Wednesday, 31 August 2011
Nephew-in-law, Ian Edwards, posted on Sunday about the troubles he has with his name. He decided when he married my niece to adopt her surname name instead of her adopting his. However it has not been straightforward. I've never had problems with mis-spelling of my surname although in Napier I am sometimes asked if my Edwards has a second 'e' because there is an Edwardes Road in Napier. This has reminded me that I had written a piece some time ago and it's been lurking for a long time as a draft post. So here it now is!
The idea for this post is not new.
Nor is it unique in its application to my name. It could be Miller instead of Millar or Thompson instead of Thomson.
The matter was originally brought to mind by a letter I received. The letter annoyed me. Not by its contents but because of its address.
My name is Edwards. But the letter was addressed to Edwardes. I am, I confess, a little sensitive about that extra E. When I see it stuck onto the end of my name I am conscious of an annoyance altogether disproportionate to the reality of the situation.
The Edwardeses are as good as the Edwardses. There is nothing to choose between us. We are all the sons of some Edward or other. Why in heaven's name someone along the way had to stick an extra E into his name, though, I fail to understand.
It is probably pride on his part. Just as it is pride on my part not having that E.
But whatever the origin of the variations we feel a pride attaching to our own particular form. We feel an outrage on our names as we feel an outrage on our persons.
It was such an outrage that led to one of Robert Louis Stevenson's most angry outbursts.
An American publisher had pirated one of his books. But it was not the theft that angered him as much as the mis-spelling of his name. "I saw my book advertised as the work of R L Stephenson and I own I boiled."
I feel at this moment a touch of sympathy for, or is it with, that snob Sir Frederick Thesiger. He was addressed one day as 'Mr Smith' and the blood of all the Thesigers boiled within him.
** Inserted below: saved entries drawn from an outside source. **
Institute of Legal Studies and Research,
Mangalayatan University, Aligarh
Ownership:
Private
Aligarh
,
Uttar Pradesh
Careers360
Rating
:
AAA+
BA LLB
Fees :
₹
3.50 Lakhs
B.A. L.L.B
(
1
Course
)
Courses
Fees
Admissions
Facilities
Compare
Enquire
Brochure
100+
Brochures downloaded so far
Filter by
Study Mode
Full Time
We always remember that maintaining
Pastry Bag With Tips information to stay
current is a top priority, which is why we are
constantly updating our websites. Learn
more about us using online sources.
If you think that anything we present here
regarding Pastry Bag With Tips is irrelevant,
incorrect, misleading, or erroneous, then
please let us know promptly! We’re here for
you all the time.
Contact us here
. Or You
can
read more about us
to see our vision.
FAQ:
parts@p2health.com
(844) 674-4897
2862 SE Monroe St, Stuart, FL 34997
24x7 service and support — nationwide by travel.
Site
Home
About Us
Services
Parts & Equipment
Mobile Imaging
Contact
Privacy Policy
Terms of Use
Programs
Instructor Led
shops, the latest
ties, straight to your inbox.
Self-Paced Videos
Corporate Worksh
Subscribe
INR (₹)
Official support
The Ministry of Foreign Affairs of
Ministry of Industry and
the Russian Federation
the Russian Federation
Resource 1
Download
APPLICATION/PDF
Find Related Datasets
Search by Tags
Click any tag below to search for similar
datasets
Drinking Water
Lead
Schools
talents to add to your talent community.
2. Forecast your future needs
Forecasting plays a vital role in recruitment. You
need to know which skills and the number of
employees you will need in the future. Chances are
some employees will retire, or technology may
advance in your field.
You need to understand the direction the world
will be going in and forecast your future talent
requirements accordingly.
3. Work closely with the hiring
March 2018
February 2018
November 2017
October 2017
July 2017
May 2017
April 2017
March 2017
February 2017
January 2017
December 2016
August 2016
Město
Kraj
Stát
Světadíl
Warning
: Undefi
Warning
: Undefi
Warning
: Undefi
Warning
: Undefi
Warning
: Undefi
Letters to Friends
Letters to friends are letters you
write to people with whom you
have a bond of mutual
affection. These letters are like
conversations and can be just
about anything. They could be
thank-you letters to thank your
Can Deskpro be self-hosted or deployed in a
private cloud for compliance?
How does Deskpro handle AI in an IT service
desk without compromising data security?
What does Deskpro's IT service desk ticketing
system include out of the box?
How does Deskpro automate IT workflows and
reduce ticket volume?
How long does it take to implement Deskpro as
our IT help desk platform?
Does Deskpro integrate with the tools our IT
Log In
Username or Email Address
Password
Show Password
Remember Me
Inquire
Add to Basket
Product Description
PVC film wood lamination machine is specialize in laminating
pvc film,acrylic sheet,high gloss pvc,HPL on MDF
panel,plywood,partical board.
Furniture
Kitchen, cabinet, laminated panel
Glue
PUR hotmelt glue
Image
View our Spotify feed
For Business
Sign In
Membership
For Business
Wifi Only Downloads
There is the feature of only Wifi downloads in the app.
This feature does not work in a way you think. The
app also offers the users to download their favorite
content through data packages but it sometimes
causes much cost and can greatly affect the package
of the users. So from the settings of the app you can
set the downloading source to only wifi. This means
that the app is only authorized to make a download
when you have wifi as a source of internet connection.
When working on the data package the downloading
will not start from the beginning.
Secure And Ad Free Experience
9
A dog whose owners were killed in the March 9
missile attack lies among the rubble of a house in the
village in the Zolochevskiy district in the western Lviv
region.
"Do I look like a person with the name of Smith" he said and passed on.
And as the blood of all the Edwardses boils within me I ask "Do I look like and Edwardes?"
Yet I suppose one can fall in love with the name of Smith as with the name of Thesiger if it happens to be one's own.
I should like to see the reaction of Sir F E Smith if someone were to have called him Sir Frederick Thesiger.
But perhaps there is another reason for the annoyance. To misspell a person's name is to imply that he is so obscure or negligible that you do not know how to address him and cannot take the trouble to find out.
And whether we like it or not there is something within us all which rebels at the thought that we are not even worth that much effort.